Yes, I first check it with Javascript and a nice dialog box will appear if they enter something wrong, very convenient because they don't have to type it again. But if someone want to hack you, they can download your page, delete your javascript code and target your website address (something like <form action="http://ww w.yoursite.com/index.php?option=submit method="post">) and ... as you knew
Or they could simply have javascript turned off. It is best to have both if it is a key piece of data. If it is a nice to have than must have then you could simply use javascript and accept that you may receive some spurious data - for something like a telephone number just because it passes validation doesnt actually mean it is a real number or theirs so there is a slight question of server load -v- return
absolutely you must do a double validation on every data that you get from users. We cant know what actually they wrote in the text field, maybe a valid data, maybe a invalid data, or the most worst scenario, a snippet of script that may harm your system..
It is a waste of time to implement Javascript form checking, just use the server side checking. The user won't have to type everything over again if you fill the fields with the $_POST values. Peace,
I wouldn't agree with that. You can create some real nice Javascript warnings for invalid data. That is NOT to say that you shouldn't do server side checking also. This is very important. It's incredibly easy to pass false data to the server by bypassing Javascript so always always double check
the advantages of using jscript to do the form checking is that it's fast (because you dont have to send the data to the server to check them) and quite reliable. So server side checking is more to recheck if the user block the jscript from executing.

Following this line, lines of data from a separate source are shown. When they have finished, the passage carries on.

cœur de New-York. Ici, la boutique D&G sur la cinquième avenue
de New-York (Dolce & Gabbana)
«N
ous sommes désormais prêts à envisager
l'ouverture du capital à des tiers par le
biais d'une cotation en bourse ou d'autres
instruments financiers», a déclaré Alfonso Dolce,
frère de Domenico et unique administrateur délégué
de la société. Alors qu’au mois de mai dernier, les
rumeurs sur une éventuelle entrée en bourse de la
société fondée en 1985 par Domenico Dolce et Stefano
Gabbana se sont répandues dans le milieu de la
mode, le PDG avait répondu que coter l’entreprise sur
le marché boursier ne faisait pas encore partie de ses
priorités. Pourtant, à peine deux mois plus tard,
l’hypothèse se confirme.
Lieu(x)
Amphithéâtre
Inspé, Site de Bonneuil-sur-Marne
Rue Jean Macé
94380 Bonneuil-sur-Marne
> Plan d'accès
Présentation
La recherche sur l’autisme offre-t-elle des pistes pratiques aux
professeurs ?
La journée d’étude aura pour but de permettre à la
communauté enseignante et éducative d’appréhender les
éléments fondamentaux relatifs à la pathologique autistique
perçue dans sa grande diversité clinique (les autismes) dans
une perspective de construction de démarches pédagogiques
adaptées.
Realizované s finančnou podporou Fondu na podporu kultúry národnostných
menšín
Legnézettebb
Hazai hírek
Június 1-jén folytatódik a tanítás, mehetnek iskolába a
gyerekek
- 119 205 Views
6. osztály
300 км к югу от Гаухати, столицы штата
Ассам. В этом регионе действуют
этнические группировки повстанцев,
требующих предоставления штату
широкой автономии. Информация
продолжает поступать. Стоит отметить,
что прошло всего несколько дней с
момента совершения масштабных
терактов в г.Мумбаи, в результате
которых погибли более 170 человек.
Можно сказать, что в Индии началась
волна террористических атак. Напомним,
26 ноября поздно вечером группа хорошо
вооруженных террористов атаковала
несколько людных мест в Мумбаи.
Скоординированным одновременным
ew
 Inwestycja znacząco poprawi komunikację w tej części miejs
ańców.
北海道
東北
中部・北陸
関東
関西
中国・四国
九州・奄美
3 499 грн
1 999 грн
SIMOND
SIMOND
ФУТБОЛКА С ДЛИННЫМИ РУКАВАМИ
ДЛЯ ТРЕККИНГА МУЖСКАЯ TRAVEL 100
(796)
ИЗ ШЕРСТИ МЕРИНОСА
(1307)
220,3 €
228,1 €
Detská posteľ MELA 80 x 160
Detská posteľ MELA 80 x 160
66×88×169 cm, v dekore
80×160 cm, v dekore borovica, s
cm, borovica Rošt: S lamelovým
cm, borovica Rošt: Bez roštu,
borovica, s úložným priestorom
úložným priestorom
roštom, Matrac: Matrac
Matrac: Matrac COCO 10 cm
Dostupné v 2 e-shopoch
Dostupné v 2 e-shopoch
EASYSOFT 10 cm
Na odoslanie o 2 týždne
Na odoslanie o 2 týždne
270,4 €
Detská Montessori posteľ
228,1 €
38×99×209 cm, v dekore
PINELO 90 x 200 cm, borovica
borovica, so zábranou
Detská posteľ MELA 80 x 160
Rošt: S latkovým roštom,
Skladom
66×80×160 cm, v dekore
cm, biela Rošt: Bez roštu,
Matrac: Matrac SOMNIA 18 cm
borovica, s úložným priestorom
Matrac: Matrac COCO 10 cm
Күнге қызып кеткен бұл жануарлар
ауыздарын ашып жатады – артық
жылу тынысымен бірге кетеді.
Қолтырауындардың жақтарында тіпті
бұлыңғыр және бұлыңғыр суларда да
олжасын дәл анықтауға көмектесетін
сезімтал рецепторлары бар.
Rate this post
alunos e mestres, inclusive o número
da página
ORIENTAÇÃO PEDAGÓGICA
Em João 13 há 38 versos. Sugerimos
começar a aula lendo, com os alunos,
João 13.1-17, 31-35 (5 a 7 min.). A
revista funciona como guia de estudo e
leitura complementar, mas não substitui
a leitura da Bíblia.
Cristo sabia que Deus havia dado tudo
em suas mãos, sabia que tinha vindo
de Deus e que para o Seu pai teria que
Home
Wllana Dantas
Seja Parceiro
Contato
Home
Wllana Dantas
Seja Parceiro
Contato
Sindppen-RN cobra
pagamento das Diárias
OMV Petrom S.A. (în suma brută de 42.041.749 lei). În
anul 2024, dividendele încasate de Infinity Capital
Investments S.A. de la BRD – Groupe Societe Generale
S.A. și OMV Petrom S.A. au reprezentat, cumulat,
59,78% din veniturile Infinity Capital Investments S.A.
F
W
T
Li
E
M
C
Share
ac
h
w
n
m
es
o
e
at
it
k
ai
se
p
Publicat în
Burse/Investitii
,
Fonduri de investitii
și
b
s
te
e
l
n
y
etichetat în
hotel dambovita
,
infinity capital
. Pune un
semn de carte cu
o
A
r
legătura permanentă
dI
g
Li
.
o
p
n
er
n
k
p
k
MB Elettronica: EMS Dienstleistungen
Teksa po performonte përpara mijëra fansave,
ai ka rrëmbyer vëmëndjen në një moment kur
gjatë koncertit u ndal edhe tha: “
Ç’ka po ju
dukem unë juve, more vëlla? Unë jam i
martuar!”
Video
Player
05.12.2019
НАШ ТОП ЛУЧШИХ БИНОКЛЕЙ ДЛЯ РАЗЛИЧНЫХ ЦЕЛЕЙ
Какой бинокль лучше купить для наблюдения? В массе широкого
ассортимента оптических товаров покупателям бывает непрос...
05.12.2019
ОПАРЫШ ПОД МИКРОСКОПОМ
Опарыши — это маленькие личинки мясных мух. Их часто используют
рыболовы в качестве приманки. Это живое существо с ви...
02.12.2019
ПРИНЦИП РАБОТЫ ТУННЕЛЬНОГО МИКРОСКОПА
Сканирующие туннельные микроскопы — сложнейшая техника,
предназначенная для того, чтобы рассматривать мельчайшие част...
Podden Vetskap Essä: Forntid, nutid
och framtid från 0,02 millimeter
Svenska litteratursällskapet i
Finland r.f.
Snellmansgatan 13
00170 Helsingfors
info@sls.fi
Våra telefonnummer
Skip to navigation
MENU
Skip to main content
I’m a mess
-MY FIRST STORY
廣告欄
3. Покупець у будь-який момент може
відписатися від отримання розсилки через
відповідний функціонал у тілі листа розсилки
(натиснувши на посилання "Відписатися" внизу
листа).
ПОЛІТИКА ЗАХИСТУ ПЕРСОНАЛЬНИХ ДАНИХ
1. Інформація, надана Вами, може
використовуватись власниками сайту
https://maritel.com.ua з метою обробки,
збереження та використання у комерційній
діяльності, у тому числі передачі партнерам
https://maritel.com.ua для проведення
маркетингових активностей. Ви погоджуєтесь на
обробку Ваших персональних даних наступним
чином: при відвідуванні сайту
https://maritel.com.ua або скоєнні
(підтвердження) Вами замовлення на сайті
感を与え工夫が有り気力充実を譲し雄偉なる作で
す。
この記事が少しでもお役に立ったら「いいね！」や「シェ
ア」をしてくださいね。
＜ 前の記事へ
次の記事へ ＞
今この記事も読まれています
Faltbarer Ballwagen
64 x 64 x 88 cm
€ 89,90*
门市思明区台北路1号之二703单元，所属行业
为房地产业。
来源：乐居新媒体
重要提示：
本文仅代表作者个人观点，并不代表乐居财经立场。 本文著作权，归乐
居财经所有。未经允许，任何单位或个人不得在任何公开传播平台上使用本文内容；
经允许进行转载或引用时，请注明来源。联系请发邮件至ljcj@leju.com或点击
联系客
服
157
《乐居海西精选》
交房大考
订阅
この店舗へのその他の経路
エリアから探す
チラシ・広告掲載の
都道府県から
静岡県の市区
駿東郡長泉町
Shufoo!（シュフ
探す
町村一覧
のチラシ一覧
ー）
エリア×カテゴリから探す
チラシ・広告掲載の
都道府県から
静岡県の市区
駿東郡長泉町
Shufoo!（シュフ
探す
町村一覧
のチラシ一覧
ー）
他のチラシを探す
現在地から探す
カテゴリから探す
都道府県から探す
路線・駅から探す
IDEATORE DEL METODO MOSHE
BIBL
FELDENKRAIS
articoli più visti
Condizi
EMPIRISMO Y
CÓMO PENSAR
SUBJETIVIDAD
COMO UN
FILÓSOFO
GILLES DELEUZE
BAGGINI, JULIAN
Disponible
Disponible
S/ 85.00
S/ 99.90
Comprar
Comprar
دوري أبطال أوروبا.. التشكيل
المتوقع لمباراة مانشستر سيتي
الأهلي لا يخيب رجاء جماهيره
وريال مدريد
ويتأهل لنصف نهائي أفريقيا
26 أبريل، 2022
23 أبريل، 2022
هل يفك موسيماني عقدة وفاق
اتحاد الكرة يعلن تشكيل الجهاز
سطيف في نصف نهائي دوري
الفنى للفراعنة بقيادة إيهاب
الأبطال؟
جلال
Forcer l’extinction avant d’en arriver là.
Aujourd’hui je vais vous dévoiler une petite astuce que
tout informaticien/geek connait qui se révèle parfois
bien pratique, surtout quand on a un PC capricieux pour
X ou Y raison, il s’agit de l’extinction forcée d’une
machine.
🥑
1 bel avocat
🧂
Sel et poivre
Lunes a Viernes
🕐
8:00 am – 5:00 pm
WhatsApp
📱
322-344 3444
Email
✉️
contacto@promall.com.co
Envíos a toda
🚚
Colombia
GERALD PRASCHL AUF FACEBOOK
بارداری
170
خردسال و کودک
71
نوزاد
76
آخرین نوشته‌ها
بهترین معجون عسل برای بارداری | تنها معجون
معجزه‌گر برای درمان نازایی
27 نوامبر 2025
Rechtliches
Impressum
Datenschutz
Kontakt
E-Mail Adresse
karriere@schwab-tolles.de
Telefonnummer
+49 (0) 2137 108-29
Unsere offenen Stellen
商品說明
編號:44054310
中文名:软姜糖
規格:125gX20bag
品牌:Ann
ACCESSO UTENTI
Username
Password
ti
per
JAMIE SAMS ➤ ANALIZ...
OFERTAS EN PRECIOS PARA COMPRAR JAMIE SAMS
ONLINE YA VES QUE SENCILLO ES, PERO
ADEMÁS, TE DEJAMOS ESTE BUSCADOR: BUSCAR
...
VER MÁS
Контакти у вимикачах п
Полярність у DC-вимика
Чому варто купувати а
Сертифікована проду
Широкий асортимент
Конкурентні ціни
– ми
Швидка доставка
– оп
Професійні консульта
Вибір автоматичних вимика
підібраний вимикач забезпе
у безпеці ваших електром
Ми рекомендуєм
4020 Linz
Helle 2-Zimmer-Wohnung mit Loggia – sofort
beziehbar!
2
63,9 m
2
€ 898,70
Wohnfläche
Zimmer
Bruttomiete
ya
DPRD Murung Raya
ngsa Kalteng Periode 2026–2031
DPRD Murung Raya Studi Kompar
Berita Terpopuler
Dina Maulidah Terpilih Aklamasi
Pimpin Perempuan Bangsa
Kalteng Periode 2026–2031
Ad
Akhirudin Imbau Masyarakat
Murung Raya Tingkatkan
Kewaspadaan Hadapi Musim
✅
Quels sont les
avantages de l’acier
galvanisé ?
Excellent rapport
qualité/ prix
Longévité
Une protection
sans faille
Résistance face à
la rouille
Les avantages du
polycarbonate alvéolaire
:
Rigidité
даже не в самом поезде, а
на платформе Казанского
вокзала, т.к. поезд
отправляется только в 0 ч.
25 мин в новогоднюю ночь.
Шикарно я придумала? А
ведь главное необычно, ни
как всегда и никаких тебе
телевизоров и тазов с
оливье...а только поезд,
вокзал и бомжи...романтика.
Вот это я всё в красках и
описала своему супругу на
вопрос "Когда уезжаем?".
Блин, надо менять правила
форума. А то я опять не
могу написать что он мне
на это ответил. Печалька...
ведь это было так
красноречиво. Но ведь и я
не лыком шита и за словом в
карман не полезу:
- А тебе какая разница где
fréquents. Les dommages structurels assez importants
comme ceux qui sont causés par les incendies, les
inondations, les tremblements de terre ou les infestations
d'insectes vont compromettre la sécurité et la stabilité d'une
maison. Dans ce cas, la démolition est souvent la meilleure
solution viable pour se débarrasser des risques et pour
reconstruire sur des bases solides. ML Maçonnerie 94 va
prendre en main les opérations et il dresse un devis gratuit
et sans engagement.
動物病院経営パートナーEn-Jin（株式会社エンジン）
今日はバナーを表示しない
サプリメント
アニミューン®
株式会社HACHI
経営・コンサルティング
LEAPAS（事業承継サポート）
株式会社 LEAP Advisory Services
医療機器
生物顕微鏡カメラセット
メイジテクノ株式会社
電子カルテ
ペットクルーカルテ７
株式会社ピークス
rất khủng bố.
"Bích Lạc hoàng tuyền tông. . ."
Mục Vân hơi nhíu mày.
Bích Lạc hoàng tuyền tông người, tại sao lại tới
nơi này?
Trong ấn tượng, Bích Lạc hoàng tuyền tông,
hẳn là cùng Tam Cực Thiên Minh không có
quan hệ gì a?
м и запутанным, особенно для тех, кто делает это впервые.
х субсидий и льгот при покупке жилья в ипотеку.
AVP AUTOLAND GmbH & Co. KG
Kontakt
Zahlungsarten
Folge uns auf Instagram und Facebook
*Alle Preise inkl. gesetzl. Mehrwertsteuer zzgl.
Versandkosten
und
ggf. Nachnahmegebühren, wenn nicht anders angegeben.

Hi, Yes, You can use Javascript for that kind of checking by using different alert option in your program .
Its called validation.. Answer is yes, you should always validate client input on the server, if you want you can provide client side validation also, as it will validate user input in the browser and hence will save one round trip from the server. but server side validation is must bcoz application shouldnt depend on client side validation only.